§ SUPPLIED PASSAGE:
The peregrine population was almost wiped out due to  DDT, but since it was banned in the US, they have made a great comeback.  Now they can be found even in the cities, nesting on narrow window ledges near parks.  One more example of wildlife doing their best to live among us.  Their prey is primarily birds, and city pigeons and starlings are prime targets.   Because the looming shadow of a peregrine on the hunt will panic and disperse whole flocks of birds, vineyard managers have begun to use falconers and falcons to keep pesty birds from eating their entire grape crop.  And airports now use them to patrol and keep hazardous flocks of birds off the runways.   What great examples of working with a wild creature to the benefit of both.

But here in the quiet marshes and dusky woods, peregrines perch quietly  at the marsh's edge, watching and waiting.   When prey is spotted, they launch effortlessly into their powerful flight: a royal on the wing.

Sunday, July 8, 2012

Where the Wild Things Really Are

They are here all around us.  We are so lucky.   Just this morning, in the quiet of a soft, cloudy dawn, I heard the kuk-kakuk-kakuk of a Virginia Rail.  This Rail is a marsh bird - a very skulky, secretive bird who is hard to find and see, even for birders.  Rails are rather gawky waders, and in bird references, can be found under the heading "Chicken-like Wading Birds".  They do resemble chickens with shortened, variegated brown feathers.  This Rail has  a beautiful dense gray cheek-patch surrounding a fierce red eye.  The bill is long and reddish-orange, quite unchicken-like.  Actually, they're quite the dapper bird.
 Rails usually live in  remote marshlands, away from houses, traffic and human noise.   Our lake outlet is near houses, traffic and human noise, yet there is still enough marshland, enough water and cover to make this Rail happy.  He has been here, calling, for at least three seasons.

Many folks would argue the value of a bird that is rarely seen.  What do they contribute?
There is wildlife all around us, and most of it is rarely seen, due to well-placed caution on the critters' end of things.  We do see bears here in the yard, and yes, they can be a nuisance.  But think of what they're doing.  Think of how many pounds of berries it takes to fill a bear's stomach.  Who was here first?  Is it the bear's fault that what used to be a place to forage is now a house with a green lawn?

Development is a given. What I  believe is that we cannot allow ourselves to lose the wild things.  There is untold value in wildness.  To know that there are places in the world where wild things never, ever see a human during their lifespan.  To know that there are creatures that make their way through life completely out of human control.  To hear the distant, haunting call of a  bird or critter and not know what it is.  The mystery of that is  ancient and human.  The earth is not only ours.  "In wildness is the preservation of  the world" ~ a quote by Henry David Thoreau, says it all.

And here, where we live, we have birds and mammals all around, trying to make an honest living just like us.  We can all be here.  With forethought, flexibility and respect we can live beside them and enjoy their wild calls, hoots and honks. We are all connected on this planet and the diminishment of one species touches us all.

So enough with the preaching.  Please - step outside and listen.  You may not hear a rare or unusual bird, but even the crows in your yard are wild things.  If you really see them, something is there to be learned.
Crows may be the only connection with wildness that some folks have.  We are luckier here. There is deep value in it, no matter where.  We must cultivate that value and not let it disappear, along with the wild things.

§ GIVEN RECORDS:
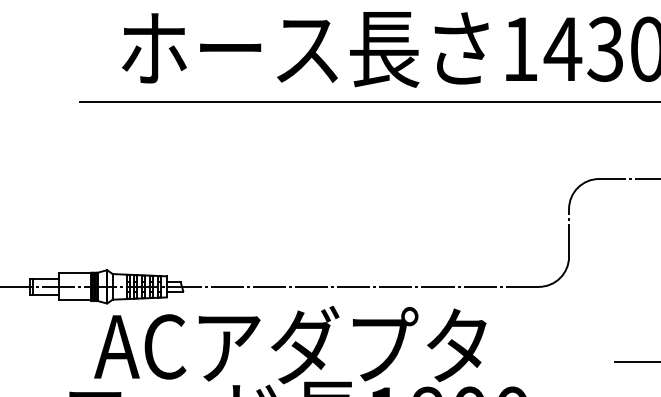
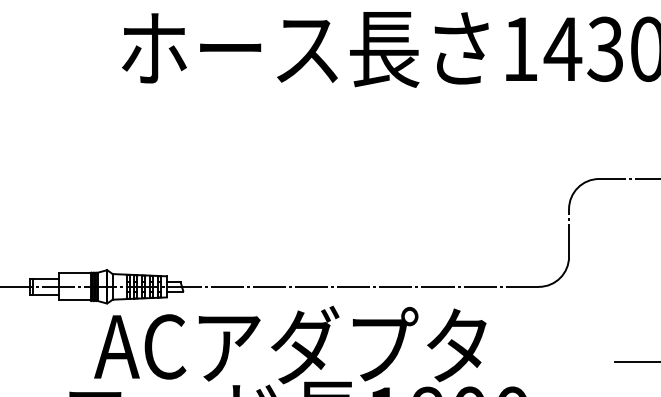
line at (368, 102): present -> none
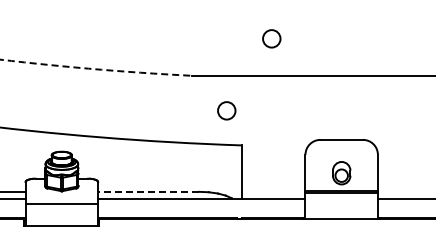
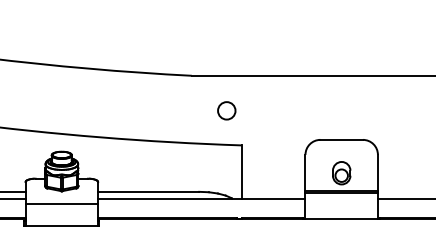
circle at (271, 38): present -> none
arc at (95, 69): dashed -> solid
line at (148, 191): dashed -> solid
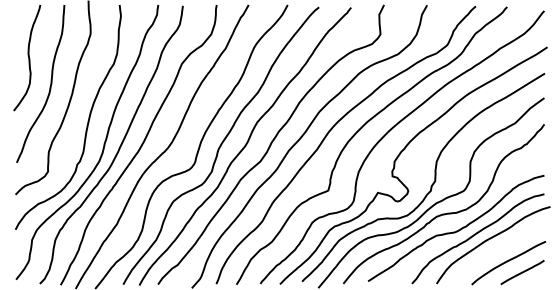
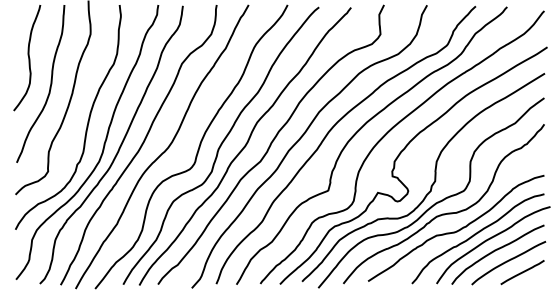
curve at (495, 251): none -> present
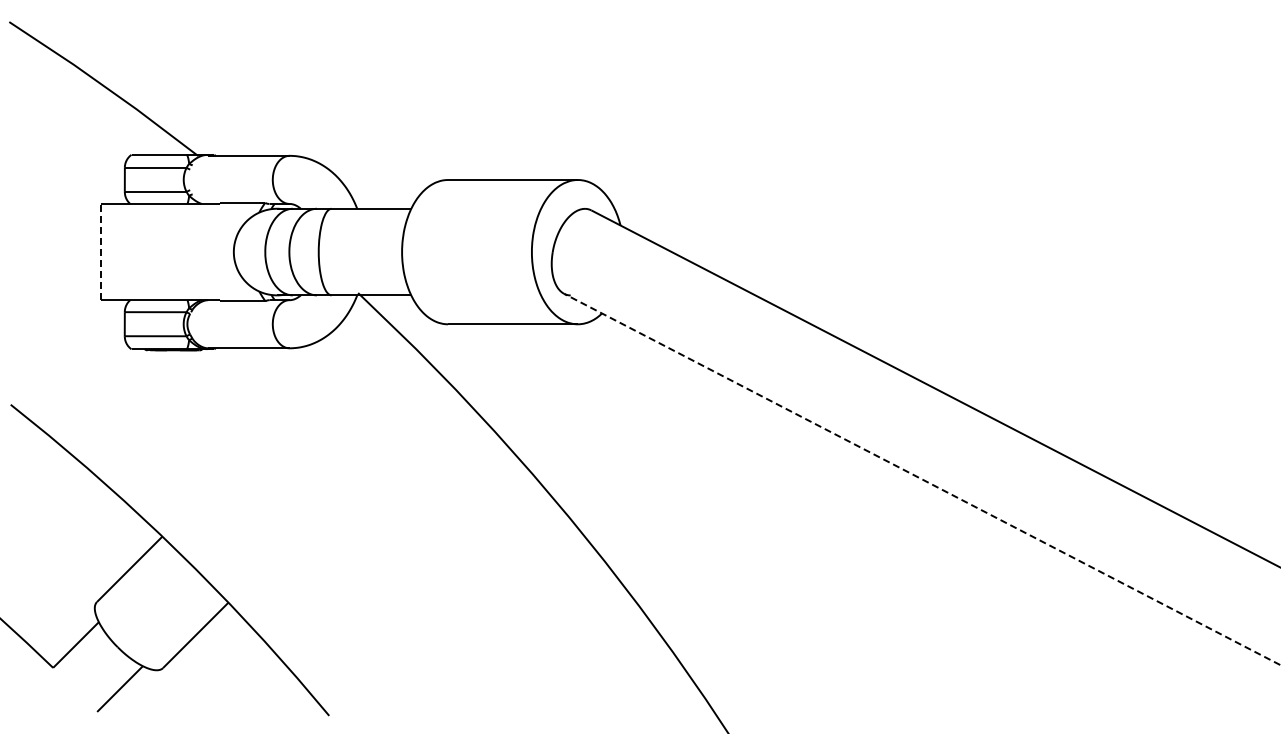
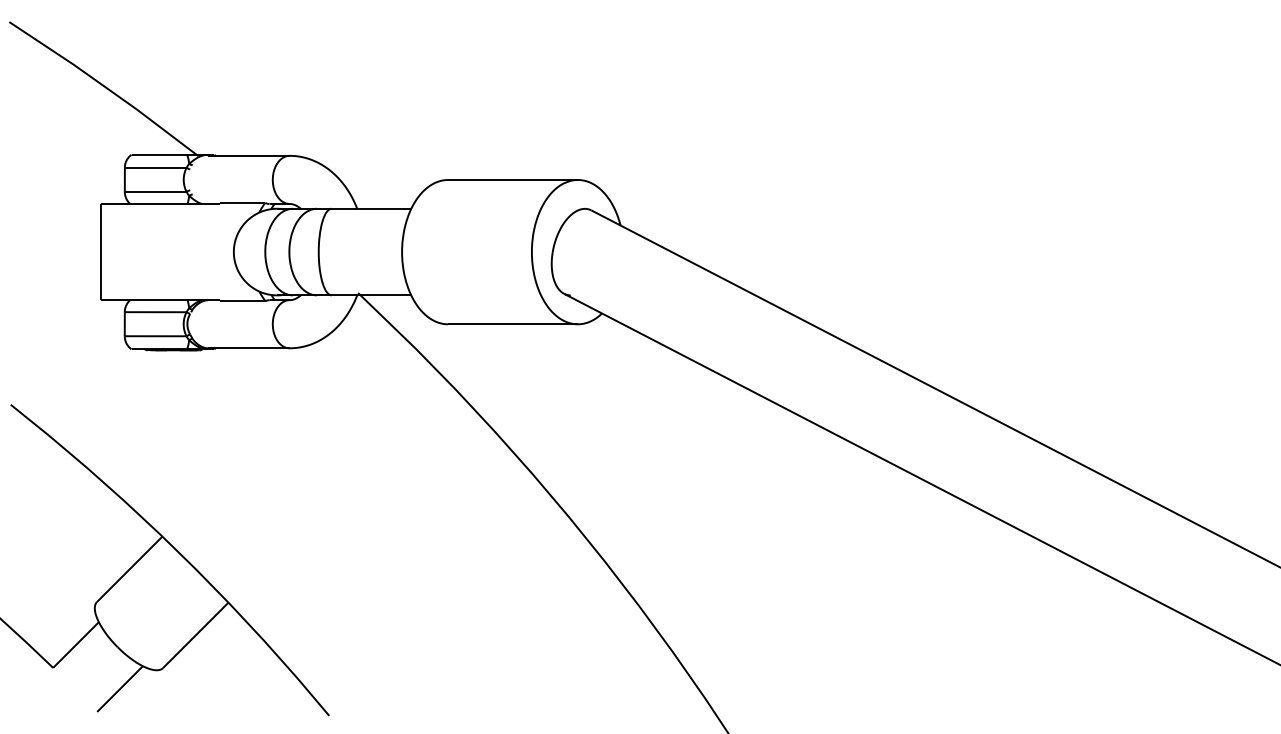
line at (101, 251): dashed -> solid
line at (921, 479): dashed -> solid
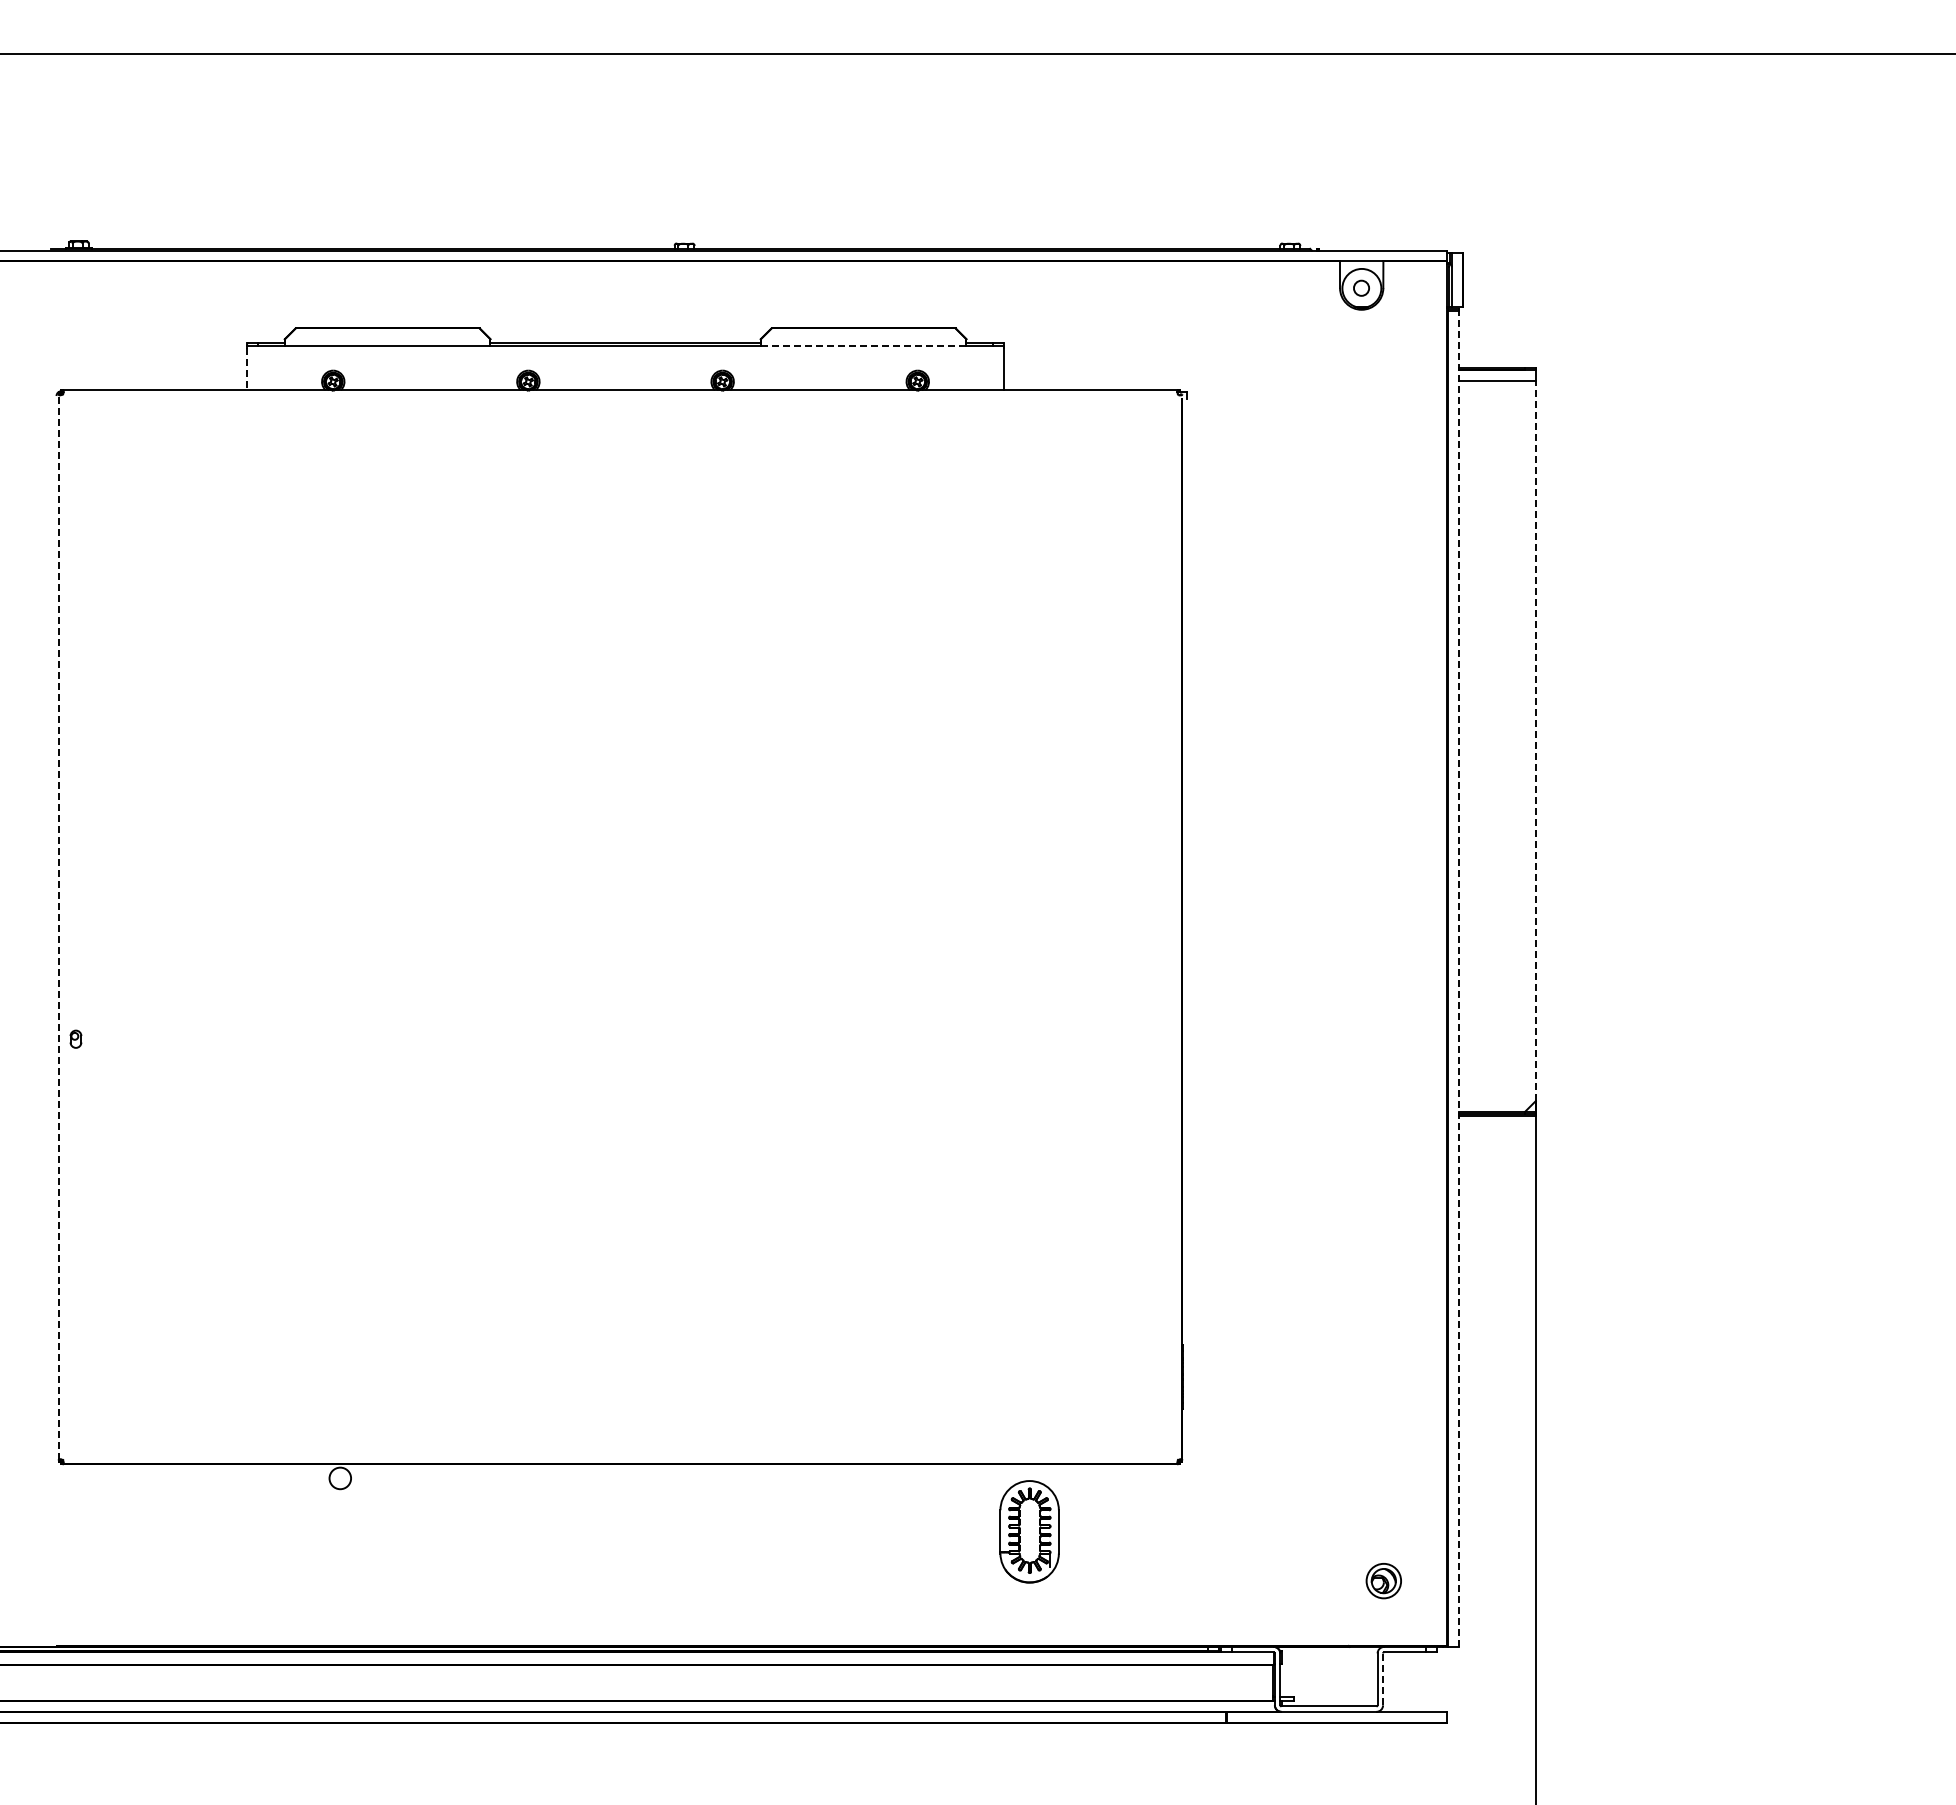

§ SHORT PROBLEM A: Update the stretch of the wildlife passage from "Development is a" through "says it all.", replacing "wildness" with "the wild".
§ SHORT PROBLEM B: According to the wildlife passage, for how long has the Virginia Rail been calling at the lake outlet?

§ FINISHED ANSWER A:
Development is a given. What I  believe is that we cannot allow ourselves to lose the wild things.  There is untold value in the wild.  To know that there are places in the world where wild things never, ever see a human during their lifespan.  To know that there are creatures that make their way through life completely out of human control.  To hear the distant, haunting call of a  bird or critter and not know what it is.  The mystery of that is  ancient and human.  The earth is not only ours.  "In the wild is the preservation of  the world" ~ a quote by Henry David Thoreau, says it all.

§ FINISHED ANSWER B: For at least three seasons.